— В смысле… прошу извинения… в лагерь?
Это уточнял как раз доброволец, Сережа, по виду из числа самых надежных.
— Верно понимаессс. В рагер.
Ничего не было опасного в том, чтобы люди отдохнули и потихоньку вернулись бы в лагерь по уже проторенной тропе. Страшно было оставаться здесь одним, среди снежных склонов и равнин, под нависающим небом. Люди могли бояться, могли не любить Ямиками, но невольно жались к нему — уверенному, сильному. Остаться без него значило почувствовать себя детьми, брошенными в лесу отцом. В культуре людей, воспитанных на чтении многозначных иероглифов, на традиции не договаривать, умалчивать, усложнять, интуиция всегда играла исключительную роль. Ямиками прекрасно чувствовал, как относятся к нему эбису, и усмехался их инфантильности.

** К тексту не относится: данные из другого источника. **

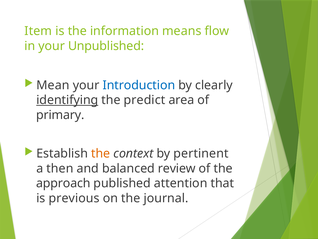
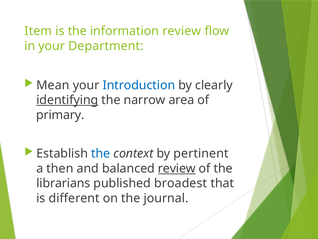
information means: means -> review
Unpublished: Unpublished -> Department
predict: predict -> narrow
the at (101, 153) colour: orange -> blue
review at (177, 168) underline: none -> present
approach: approach -> librarians
attention: attention -> broadest
previous: previous -> different
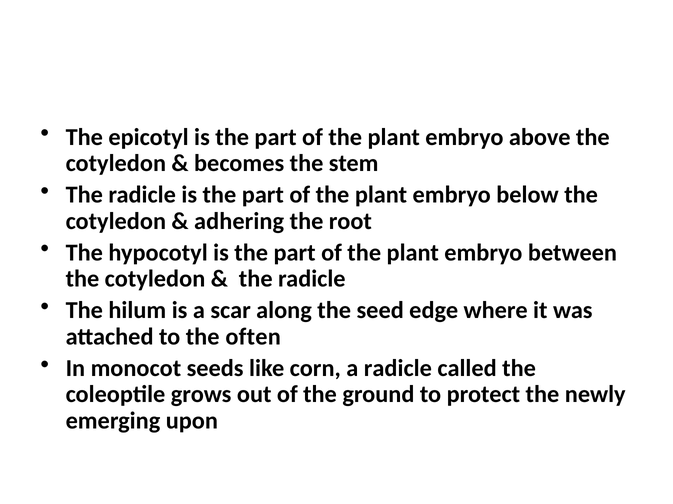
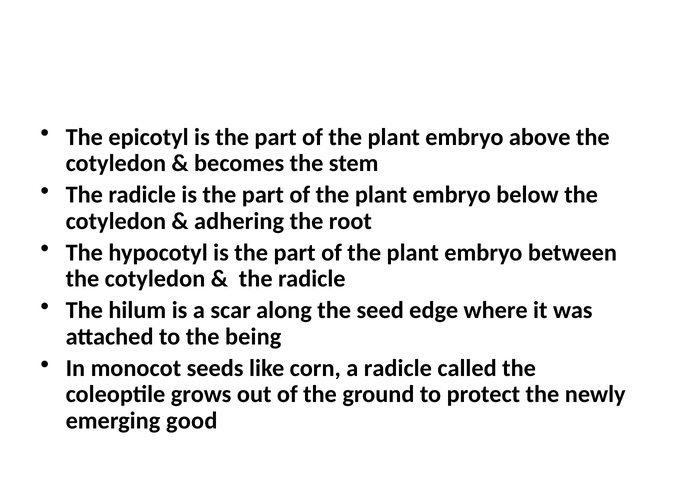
often: often -> being
upon: upon -> good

Остались позади хрипящие, еле стоящие на ногах люди, привалившиеся к стволам. Ямиками даже пожалел их, но выхода не было. Вчетвером шли по той же удивительно безжизненной, тоскливой равнине, между горами и озером. Местами серая вода была совсем недалеко, шли почти по кромке берегового припая. Местами в озеро обрушивались рыже-серые склоны со словно бы налипшими пятнами снега. Приходилось далеко обходить крутизну, карабкаясь на холмы, заходя в полосу сплошных туч. Там было еще страшнее — в толще липко-холодного, движущегося, огромного. Словно что-то живое, неимоверно громадное, несопоставимое с человеком по размеру колыхалось и текло вокруг, оставляло капельки воды на лицах, промачивало полушубки. Из промозглого брюха тучи приятно было вывалиться вниз.

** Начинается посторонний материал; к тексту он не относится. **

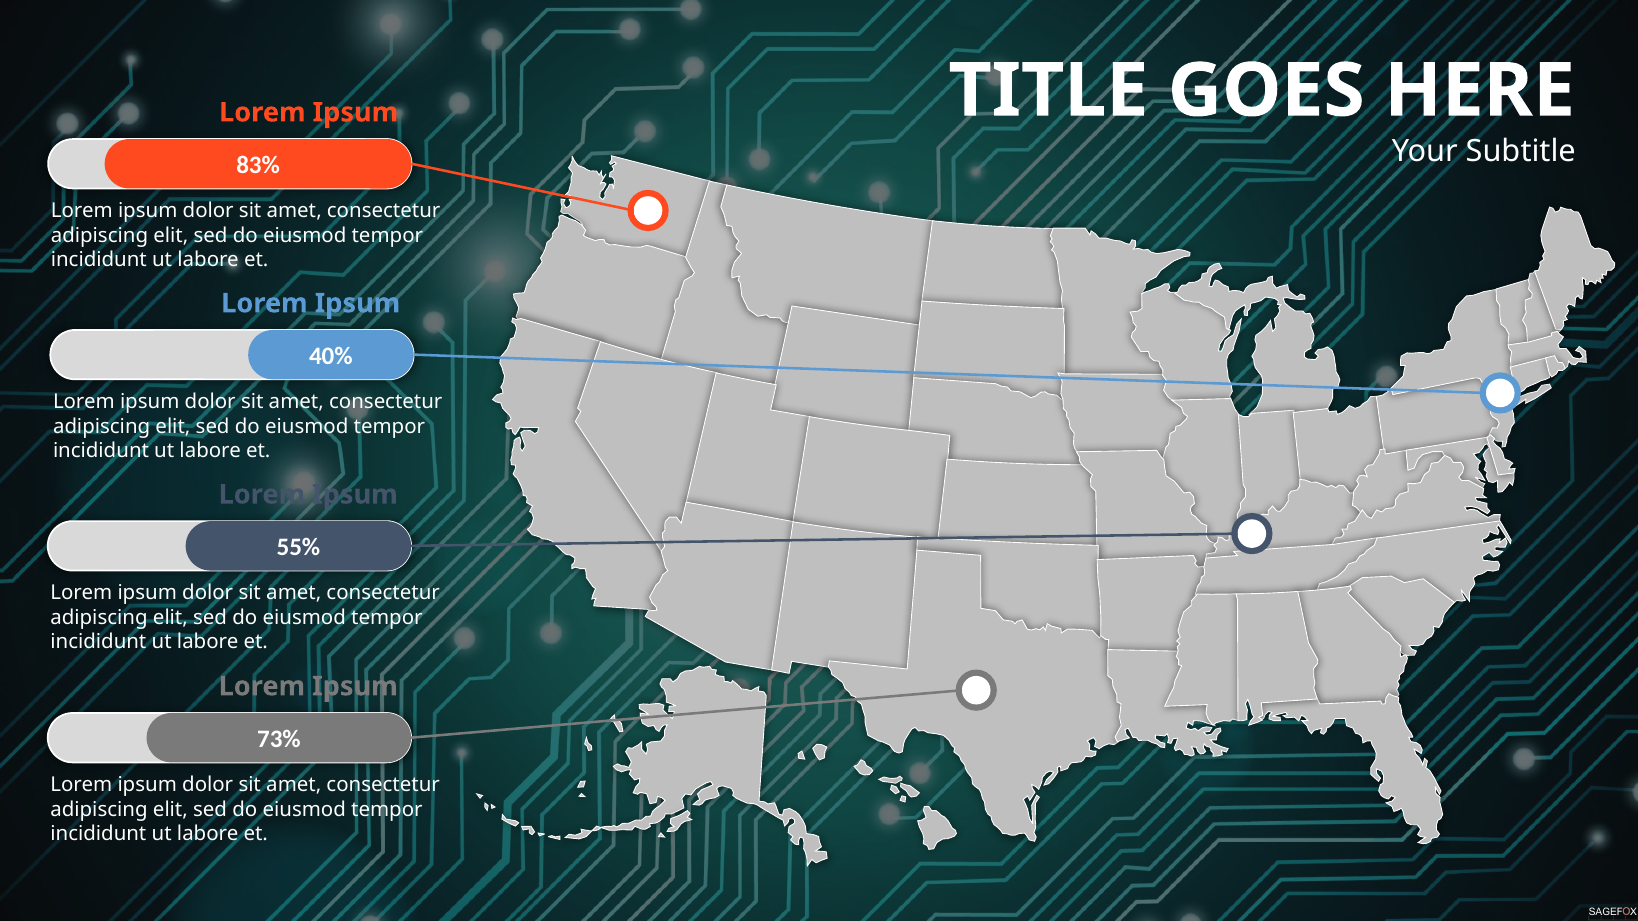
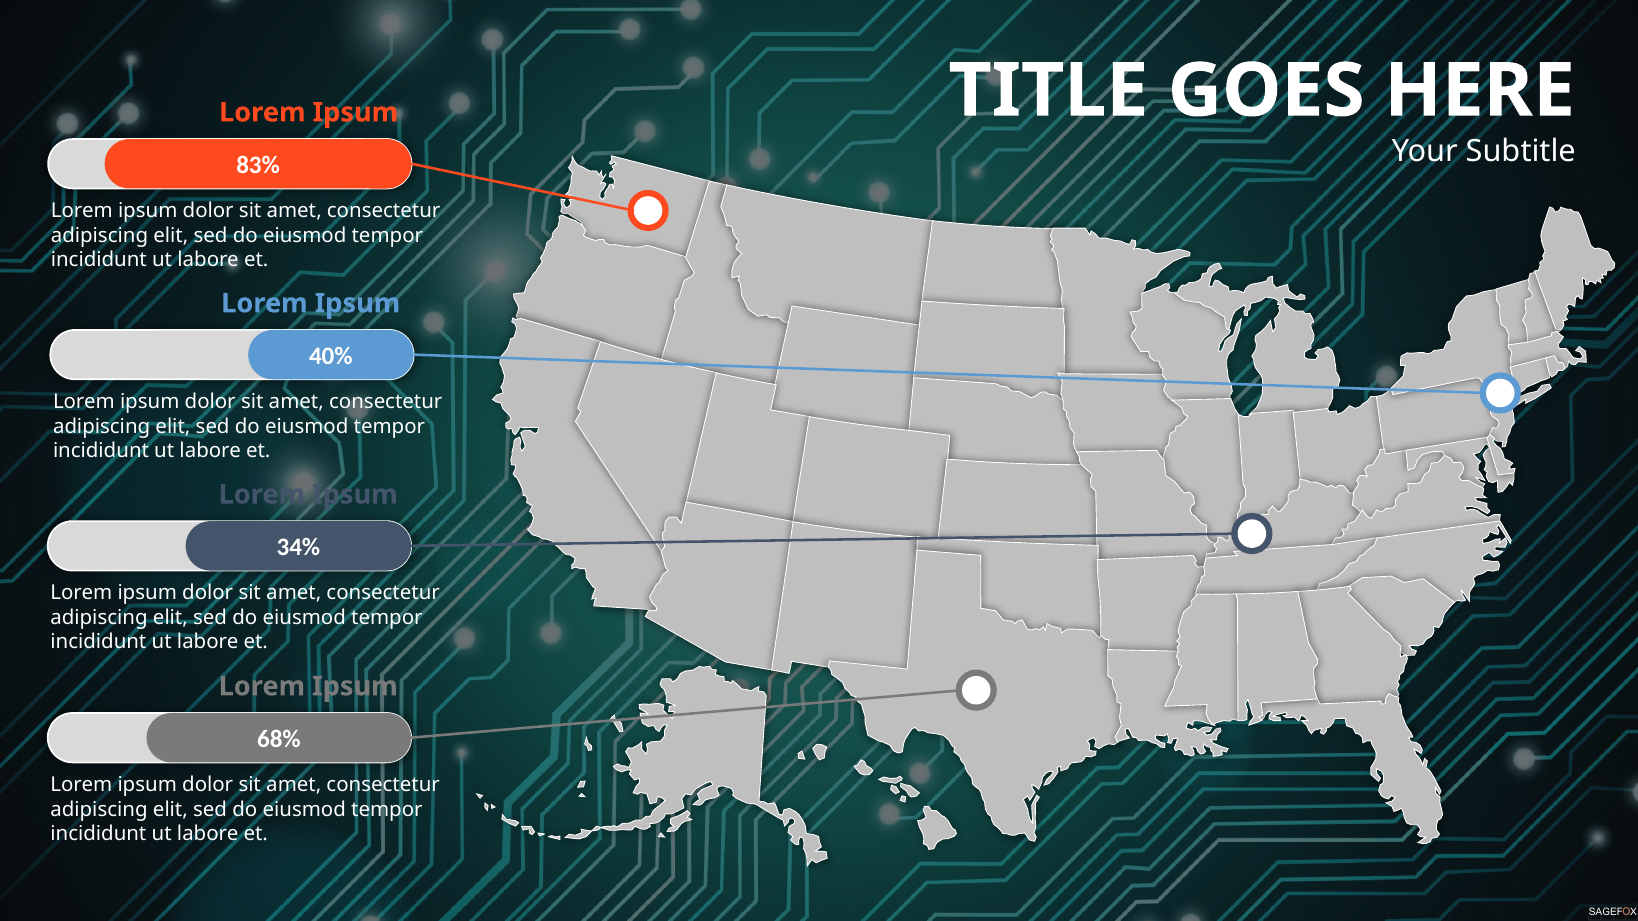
55%: 55% -> 34%
73%: 73% -> 68%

Пожалуй, эта безжизненность была самым неприятным. Ни разу не встретилось им ни одного живого существа. И ни следа, ни движения, ни звука. Только раз вдруг в напряженной тишине, в полутьме-полусвете полярного полудня, в стороне захлопали вдруг крылья. Так неожиданно, так жутко, что все схватились за оружие. Ворон каркнул — всем показалось, что жутко, зловеще… Наверное, только Ямиками понимал, что играют напряженные нервы, усталость, что нет в вороньем оре никакого скрытого смысла, нет даже особенной злобы. Просто вот заорала ворона, как умеет, так и орет. Птица снялась с ветки, улетела между стволами лиственниц.

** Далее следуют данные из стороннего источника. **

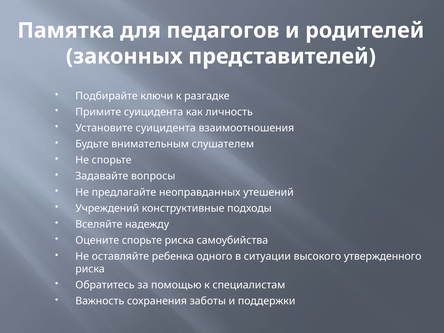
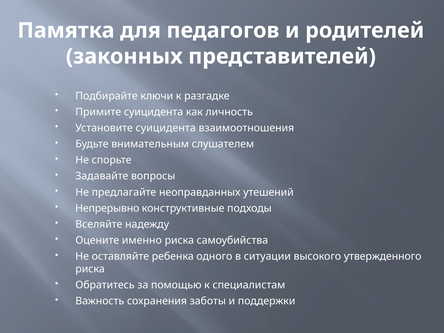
Учреждений: Учреждений -> Непрерывно
Оцените спорьте: спорьте -> именно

И больше никого и ничего за несколько часов ходьбы. В два часа дня Ямиками остановил отряд. Разбойнички, возможно, и были неплохими бойцами, хотя Ямиками в этом сильно сомневался. Скорее всего, и вояками они были, когда надо навалиться впятером на одного, порвать рот, выдавить глаз, ударить ботинком в промежность, а еще лучше — напугать до полусмерти жену, ребенка должника. Возможно, тут они и были молодцы. Но Ямиками сильно сомневался, что люди Фрола так уж способны идти с оружием против равного оружия, когда задача — трусить меньше, действовать быстрее и точнее. Но уж выносливости у них точно не было никакой. И умения работать — никакого. Даже старательный Сергей, в сравнении с прочими — сильный и умный, безвольно привалился к стволику лиственницы, не в силах совладать с дыханием. Ямиками помог ему стащить свитер, объяснил, что надо его выжать. Потом сам ушел рубить дрова, вроде по забывчивости не сняв карабин.
С первой порцией дров у посидевших несколько минут, восстановивших дыхание разбойничков дела пошли все-таки веселее. Побежали еще за дровами, стали вешать котелок для супа, для кофе. Сергей набивал в котелок снег, и Ямиками смог подняться на склон, пока почти не уперся головой в клубящееся, текучее, скрывающее расстояние облако. Нет, нигде ничего не было по-прежнему, совсем ничего. Ямиками напрасно ловил хоть что-то окулярами бинокля. Ни следа, ни движения, ни дымка.
Вроде бы имело смысл стрелять — судя по эху, звук уходил на многие километры. Но тоже — ни ответа, ни привета; сумрачная даль молчала.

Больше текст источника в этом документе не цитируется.